*** Text for analysis Section Begins ***

Creamy White Chili
This Creamy White Chili Just Feels Like a Hug
Okay, so I’ve got a confession: I didn’t even like chili for years (maybe that’s a crime in Texas, who knows). But then a friend brought this creamy white chili to a book club night and—no exaggeration—I went home with her recipe scribbled on a napkin. It’s the only chili I make when the weather can’t decide what to do, or if my nephew pops over because he randomly loves anything with white beans. There’s just something about the gentle heat, the tender chicken, the rich-but-not-too-rich sauce… Anyway, if you ever find me huddled by the stove with this bubbling away, don’t judge, just grab a bowl and join in. And honestly, the first time I made it, I forgot the corn, and weirdly, nobody even noticed—so that’s my story and I’m sticking to it.
Why You’ll Love This (Or At Least Why I Do)
- I make this when I’m craving something a little different from your classic beef chili (or when I forgot to buy ground beef… again).
- My family goes crazy for this because it’s not spicy enough to frighten picky eaters, but you can easily toss in extra jalapeños if you like to live dangerously.
- I keep most of the stuff for this in my pantry (canned beans, corn, green chiles). If you don’t have sour cream, well, I hesitantly admit that I once used Greek yogurt and—it worked. Go figure.
- This chili is secretly pretty easy, even though it tastes kind of fancy. Somedays all I want is a big bowl and a batch of cornbread (see where my priorities are?).
Stuff You’ll Need (With My Usual Swaps)
- 2 tablespoons olive oil (or heck, butter if you want it richer)
- 1 onion, chopped up however you like—my aunt insists on yellow, but white or even red is fine
- 2 cloves garlic, minced (sometimes I just use the jarred stuff for, uh, convenience)
- 1 jalapeño, diced (take out the seeds if you’re scared of heat—sometimes I skip if I’m feeling lazy)
- 1 teaspoon ground cumin (I eyeball it, but this is ’bout right)
- 1 teaspoon dried oregano (dried marjoram works fine too—don’t tell anyone I said that)
- 1/2 teaspoon chili powder (or more, I just give it a shake from the jar)
- 3 cups cooked shredded chicken (rotisserie chicken makes this a breeze; I’ve even used leftover turkey, which was not bad!)
- 2 cans (15 oz each) white beans, drained and rinsed (Great Northern, cannellini, navy, whatever is cheapest, honestly)
- 1 can (4 oz) diced green chiles—my grandmother always insisted on Old El Paso, but any brand works
- 2 cups chicken broth (sometimes I use those little bouillon cubes with hot water, don’t @ me)
- 1 cup frozen corn (canned is okay too; fresh is fancier but who preps corn in January?)
- 1/2 cup sour cream (or swap for Greek yogurt, as I sheepishly mentioned above)
- 1/2 cup half-and-half or whole milk (if you’re out, just add a splash more broth and an extra spoon of sour cream—why not?)
- Salt and pepper, to taste (I always forget the pepper until the end…it’s a flaw)
How I Actually Make It (Try Not to Skip the Tasting)

*** Text for analysis Section Ends ***
*** Task material Section Begins ***

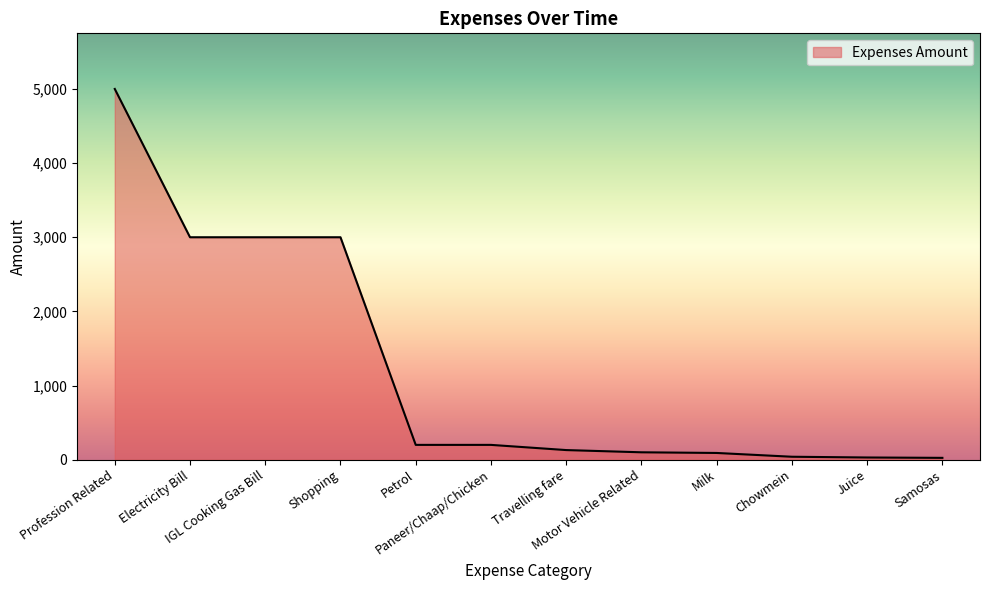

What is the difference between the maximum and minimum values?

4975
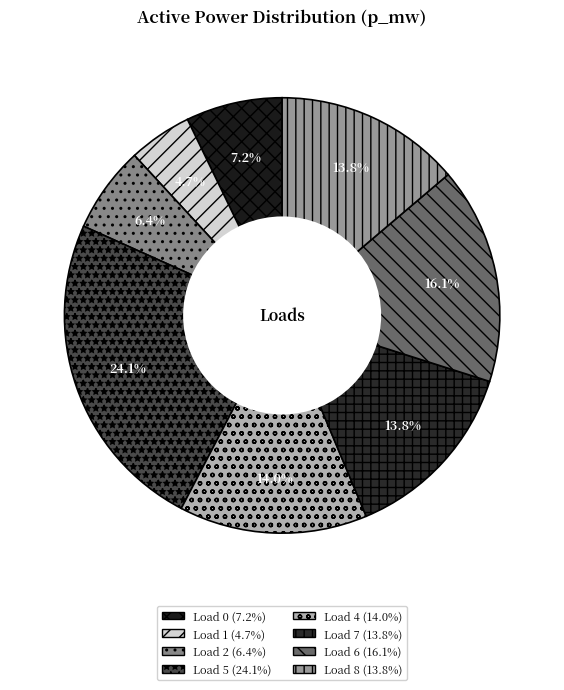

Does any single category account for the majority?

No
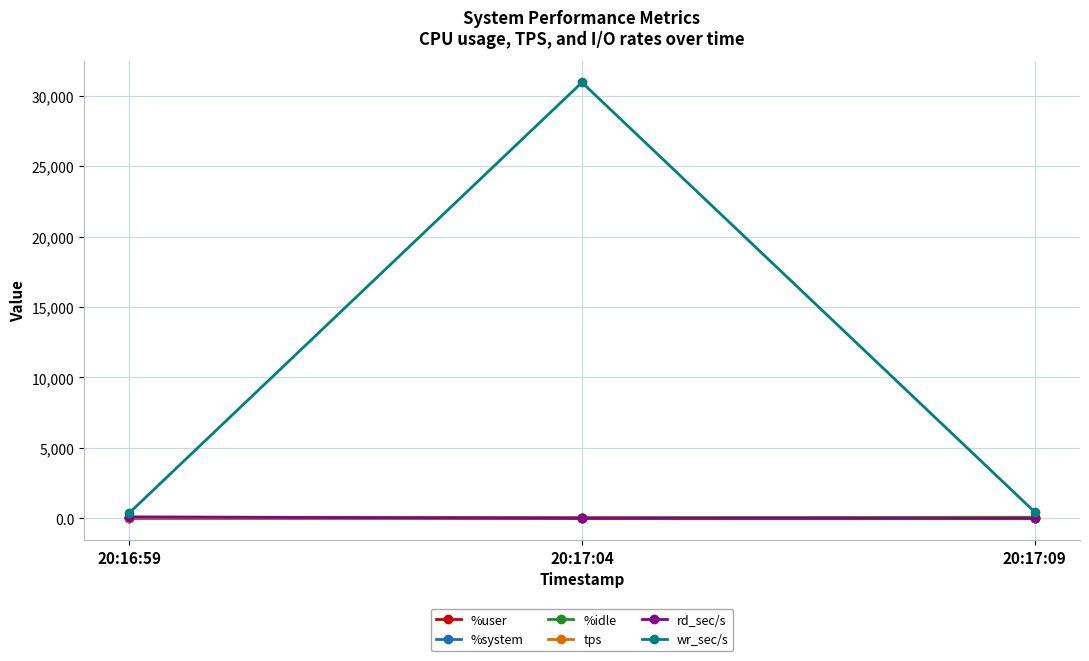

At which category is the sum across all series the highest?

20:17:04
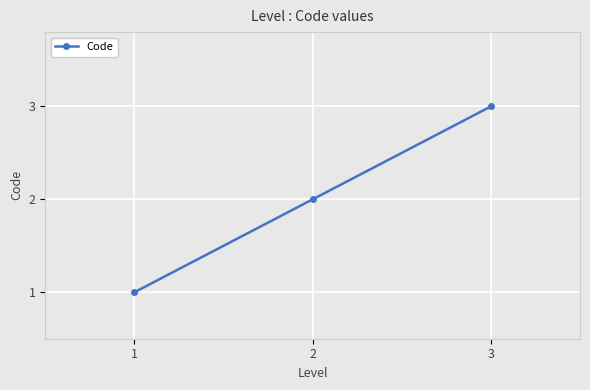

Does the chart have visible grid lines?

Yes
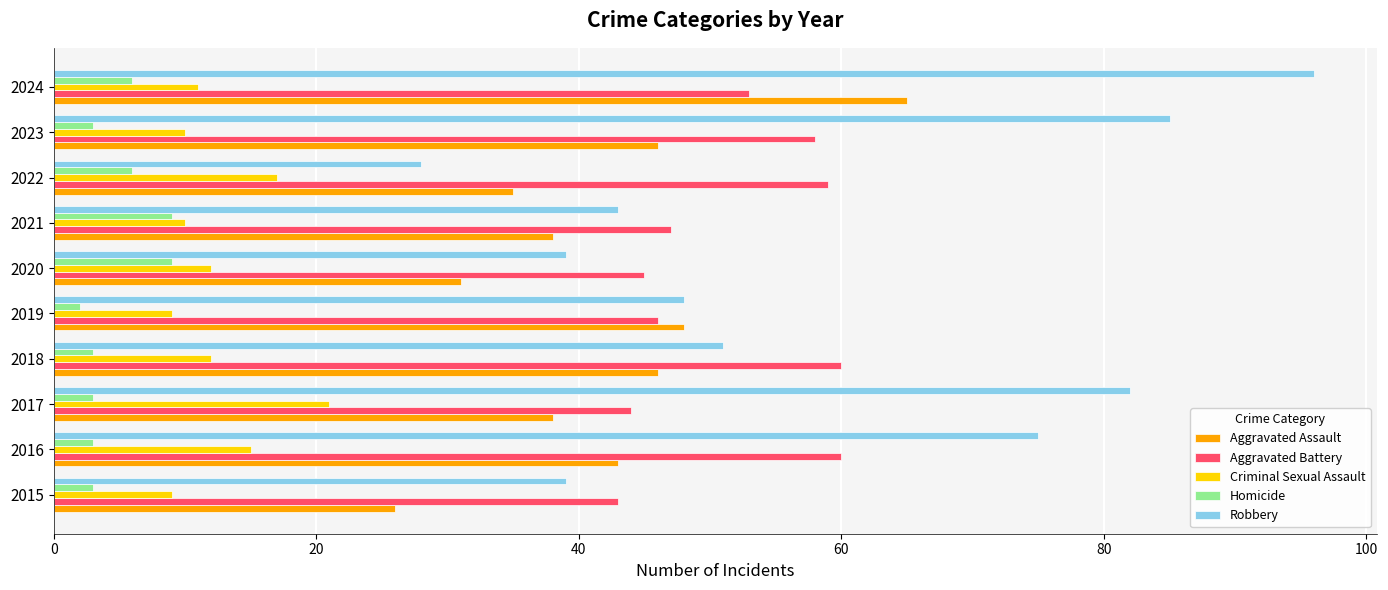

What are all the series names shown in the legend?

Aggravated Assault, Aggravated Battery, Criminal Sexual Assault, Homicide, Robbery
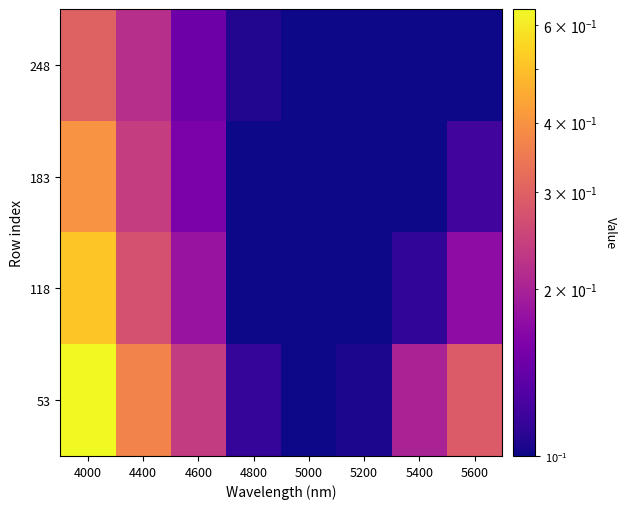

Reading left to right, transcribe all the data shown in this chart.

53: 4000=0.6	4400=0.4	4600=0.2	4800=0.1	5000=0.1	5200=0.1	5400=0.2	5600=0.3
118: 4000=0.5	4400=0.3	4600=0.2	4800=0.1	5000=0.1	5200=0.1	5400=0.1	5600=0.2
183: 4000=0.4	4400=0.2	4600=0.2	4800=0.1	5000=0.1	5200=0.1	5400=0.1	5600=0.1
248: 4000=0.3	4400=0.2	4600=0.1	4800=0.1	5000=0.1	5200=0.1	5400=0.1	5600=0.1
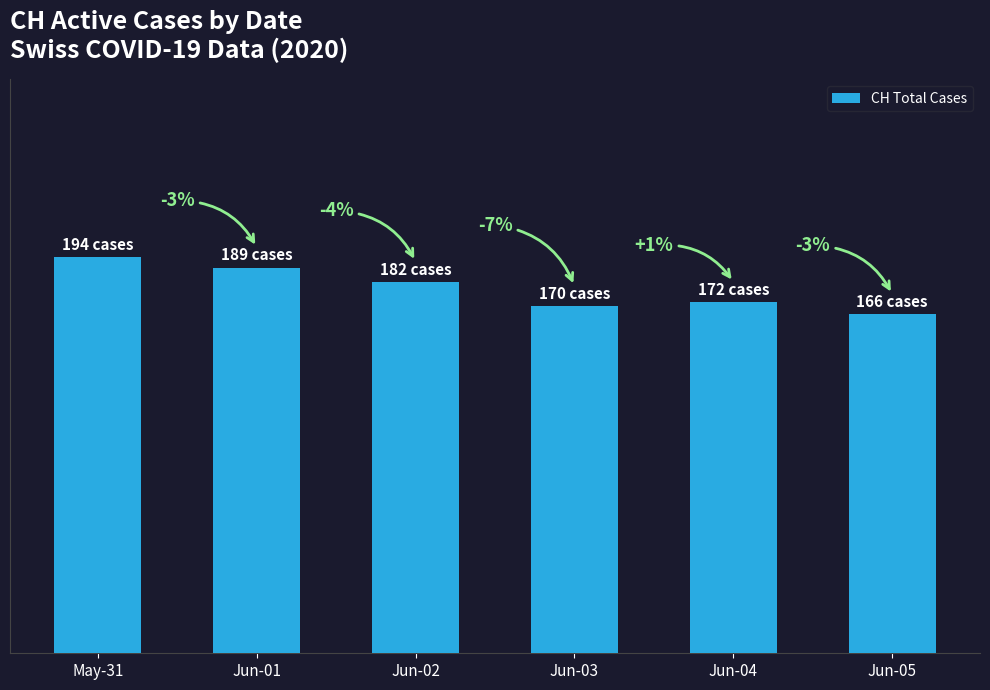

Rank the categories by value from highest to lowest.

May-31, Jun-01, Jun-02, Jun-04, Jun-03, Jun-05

*** Task material Section Ends ***

# Check your understanding:
a) Rewrite the passage of the white chili recipe that begins at the words "- My family" and stops after "My Usual Swaps)", putting "tortilla chips" in place of "cornbread".
b) Set down the lines of the records exactly as they appear, starting at the line that has "Aggravated Assault, Aggravated" and stopping at the end of the records. Leave the pictures out of your answer.

# Outputs by task:
a)
- My family goes crazy for this because it’s not spicy enough to frighten picky eaters, but you can easily toss in extra jalapeños if you like to live dangerously.
- I keep most of the stuff for this in my pantry (canned beans, corn, green chiles). If you don’t have sour cream, well, I hesitantly admit that I once used Greek yogurt and—it worked. Go figure.
- This chili is secretly pretty easy, even though it tastes kind of fancy. Somedays all I want is a big bowl and a batch of tortilla chips (see where my priorities are?).
Stuff You’ll Need (With My Usual Swaps)

b)
Aggravated Assault, Aggravated Battery, Criminal Sexual Assault, Homicide, Robbery

Reading left to right, transcribe all the data shown in this chart.

53: 4000=0.6	4400=0.4	4600=0.2	4800=0.1	5000=0.1	5200=0.1	5400=0.2	5600=0.3
118: 4000=0.5	4400=0.3	4600=0.2	4800=0.1	5000=0.1	5200=0.1	5400=0.1	5600=0.2
183: 4000=0.4	4400=0.2	4600=0.2	4800=0.1	5000=0.1	5200=0.1	5400=0.1	5600=0.1
248: 4000=0.3	4400=0.2	4600=0.1	4800=0.1	5000=0.1	5200=0.1	5400=0.1	5600=0.1

Rank the categories by value from highest to lowest.

May-31, Jun-01, Jun-02, Jun-04, Jun-03, Jun-05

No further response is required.